Required action a: Copy out the chart records below line for line, without any change to the wording, and omit the picture markers.

Document extract:
- - - - - - -
2In these circumstances, it is clear that the plaintiff will not proceed with the action and an order should be made that the proceeding be struck out.
3The defendant has made application to the Court for an order that, as a result of the plaintiff’s failure to provide security, the Court should order that moneys paid into a joint account by the defendant in the sum of $118,750 pursuant to terms of settlement dated 6 February 2014, should be paid to the defendant.
4Paragraph 7 of the terms of settlement reads as follows:
On or before 4.00pm on 24 February, 2014, the sum of $118,750.00 (representing the first 50% of retention moneys held by Dumayne under the Contract) shall be paid into an interest bearing account in the joint names of the solicitors for each of Dumayne and Kubic, with a representative of each firm to be nominated as joint signatories to such account, and shall not be released or otherwise dealt with thereafter without prior order of the court in the Building Case or by prior agreement in writing between the parties.
5 At the time the terms of settlement were entered into, the plaintiff was not in liquidation.
6 The sum of $118,750 was paid into a joint account where it presently remains. By the terms of settlement, it was said that the sum was “representing the first 50% of retention moneys held by Dumayne (under the contract)”. The contract is the building contract between the parties which is the subject of the present dispute. Pursuant to the contract, a retention sum was to be established and held by the proprietor [the defendant in this proceeding].
7 The relevant clauses of the contract are as follows:
10.12 Retention Sum
Any Retention Sum shall be established by the Proprietor or the lending Institution retaining from the contract value of work done ten per centum thereof until the total amount retained reaches the Limit of Retention stated in Item R of the Appendix.
- - - - - - -
Required action b:
Answer these questions from the court excerpt on the retention moneys:
(i) What sum did the defendant pay into the joint account?
(ii) By what time and date did paragraph 7 of the terms of settlement require that sum to be paid?
(iii) Under clause 10.12, what share of the contract value of work done is retained to establish the Retention Sum?
- - - - - - -
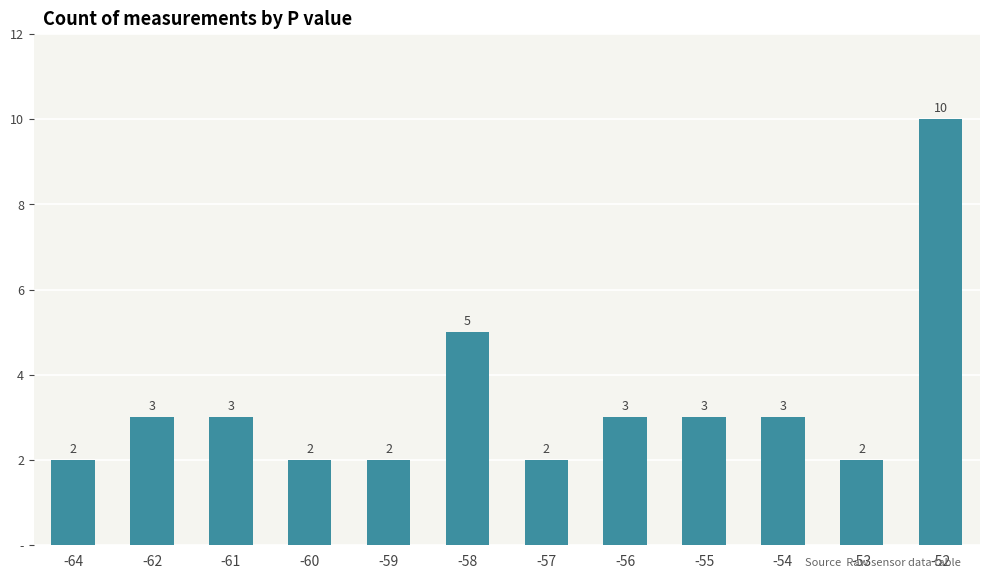

How many data points are less than 3?

5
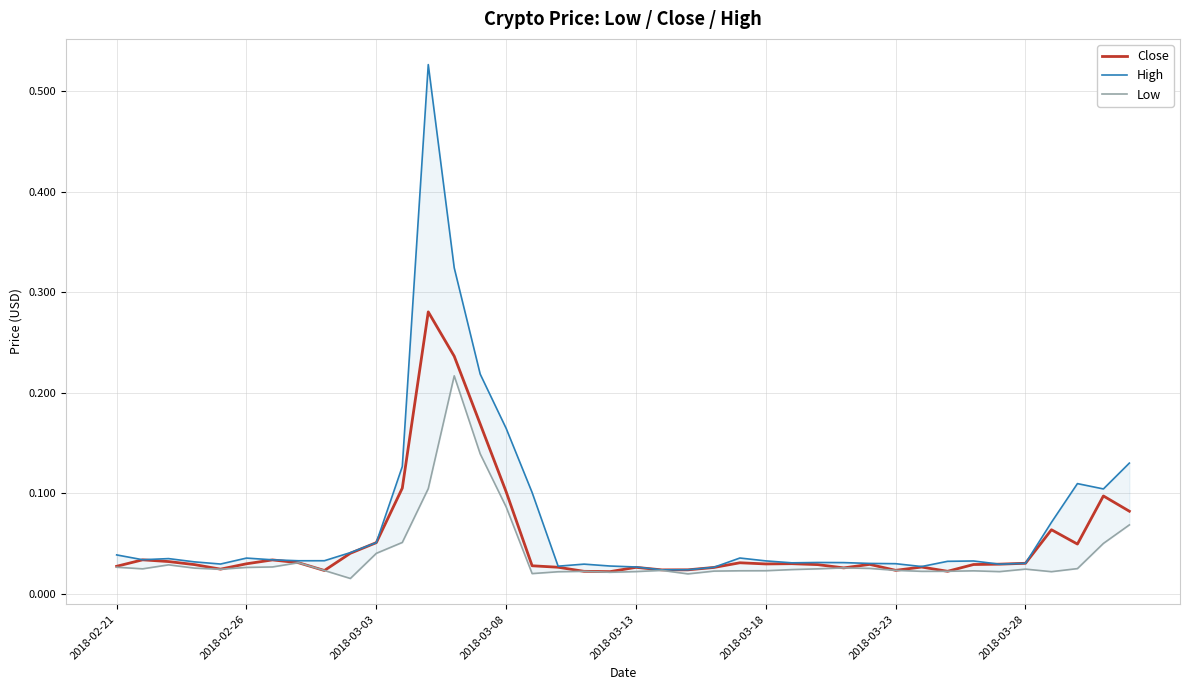

True or false: Close and High cross at least once.

False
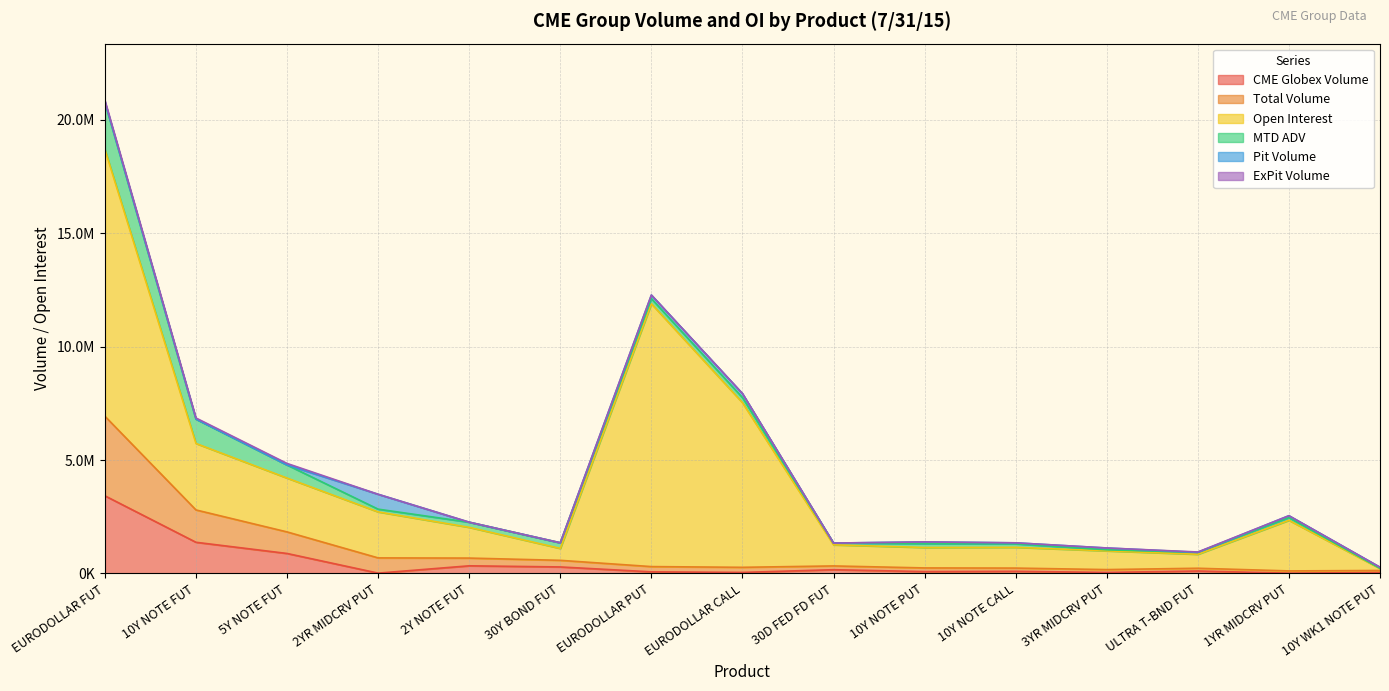

What is the average value of the Total Volume series?

569728.1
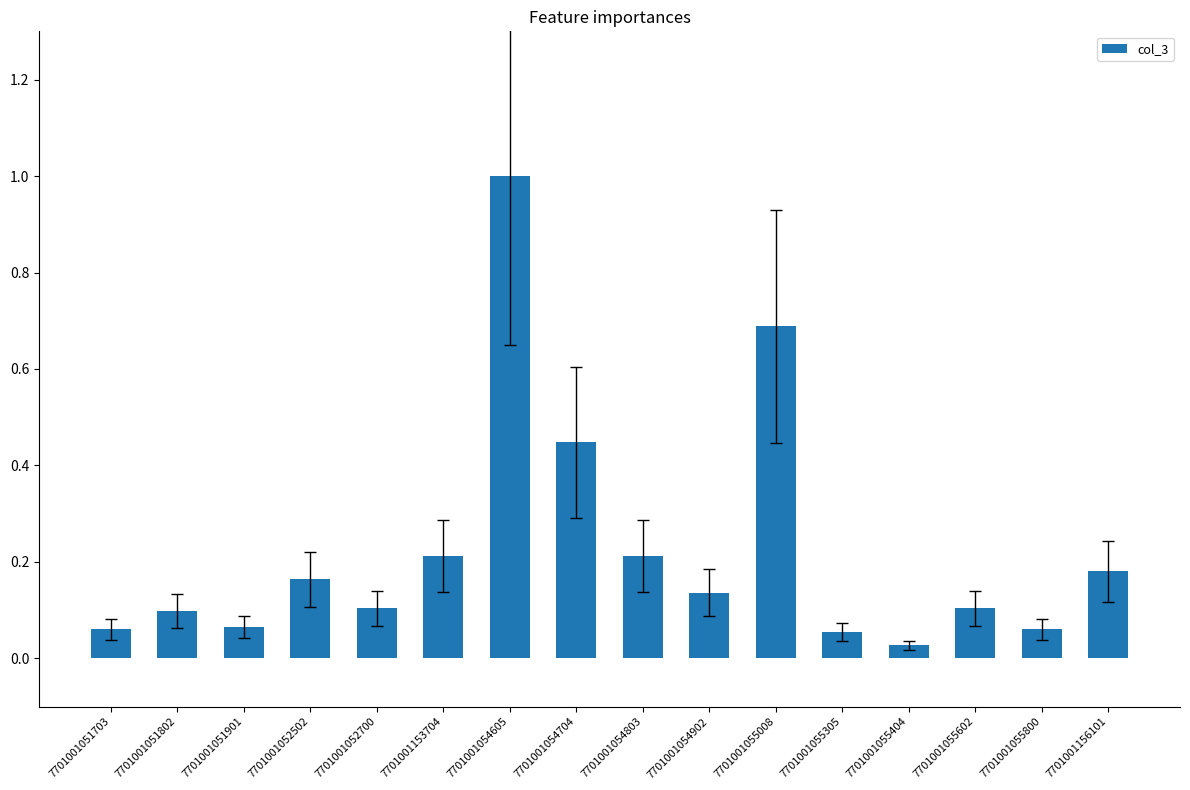

How many bars are there in total?

16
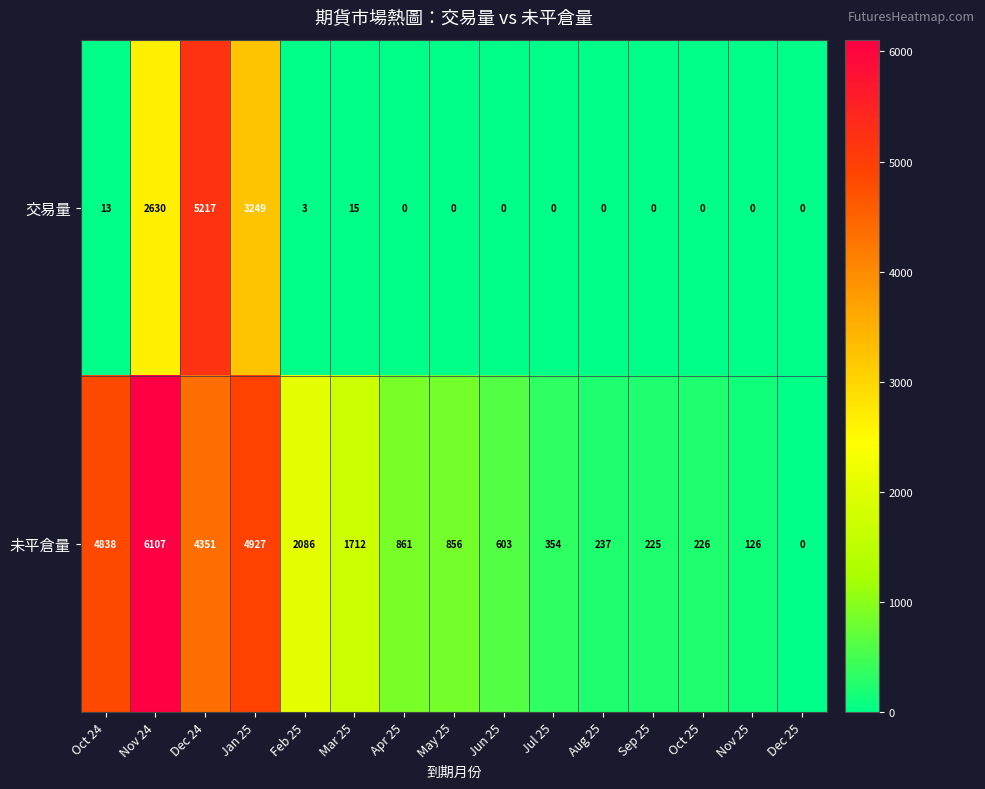

What is the greatest value displayed?

6107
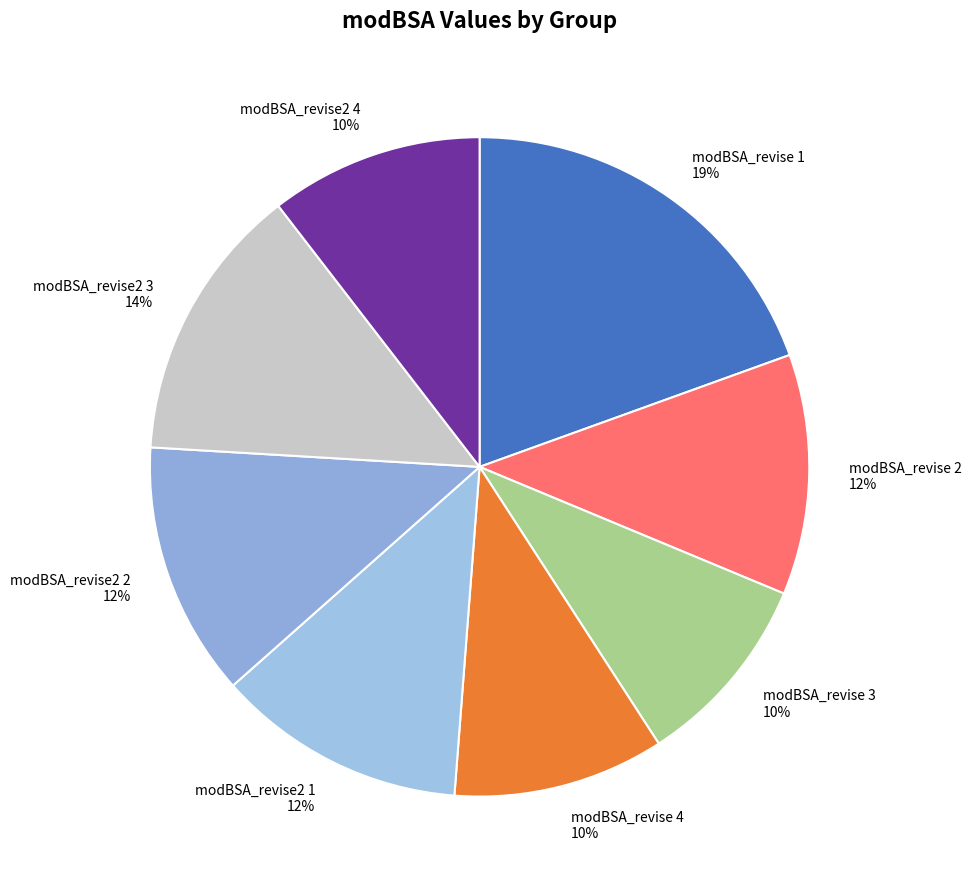

To the nearest percent, what is the average slice percentage?

12%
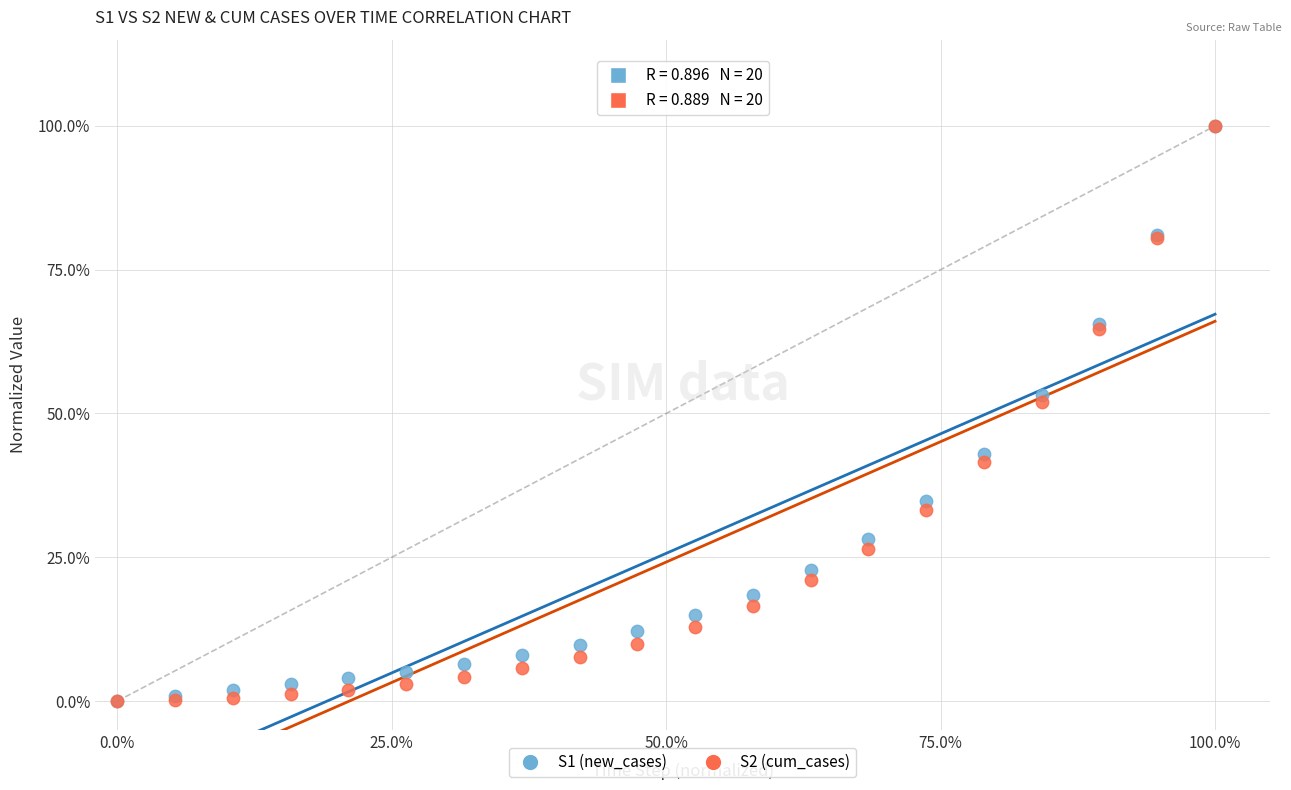

What are all the series names shown in the legend?

S1 (new_cases), S2 (cum_cases)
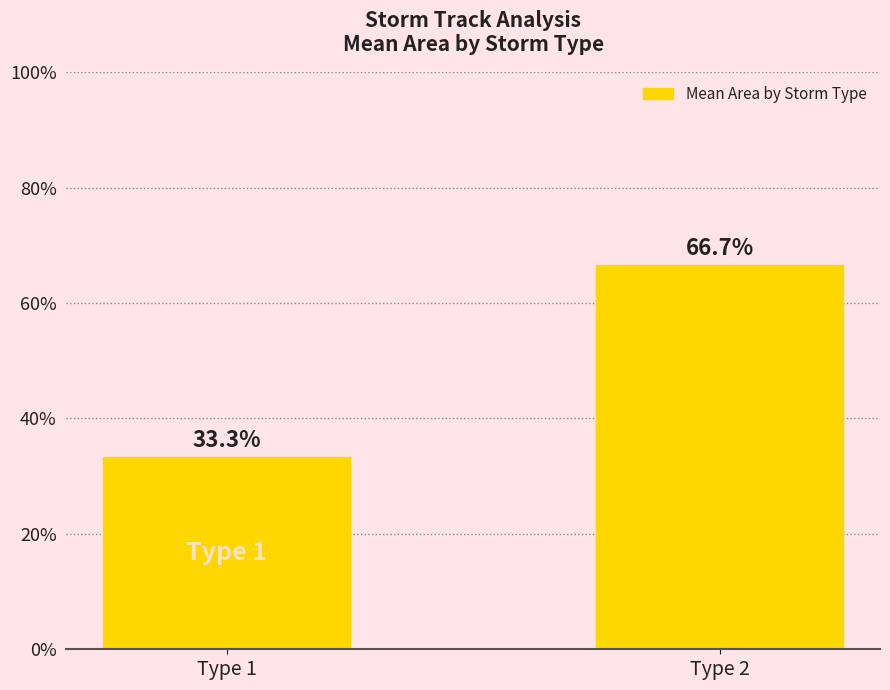

Reading left to right, what are all the values shown in this chart?

33.3	66.7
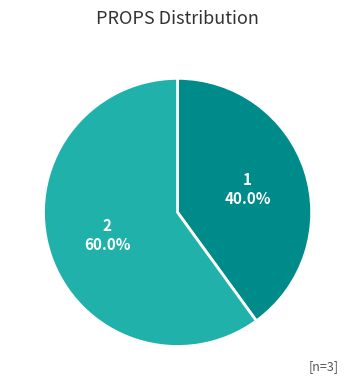

To the nearest percent, what is the combined percentage of 1 and 2?

100%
- - - - - - -
Written response a:
How many data points are less than 3?

5

True or false: Close and High cross at least once.

False

What is the average value of the Total Volume series?

569728.1

How many bars are there in total?

16

What is the greatest value displayed?

6107

To the nearest percent, what is the average slice percentage?

12%

What are all the series names shown in the legend?

S1 (new_cases), S2 (cum_cases)

Reading left to right, what are all the values shown in this chart?

33.3	66.7

To the nearest percent, what is the combined percentage of 1 and 2?

100%

Written response b:
(i) $118,750
(ii) On or before 4.00pm on 24 February 2014
(iii) Ten per centum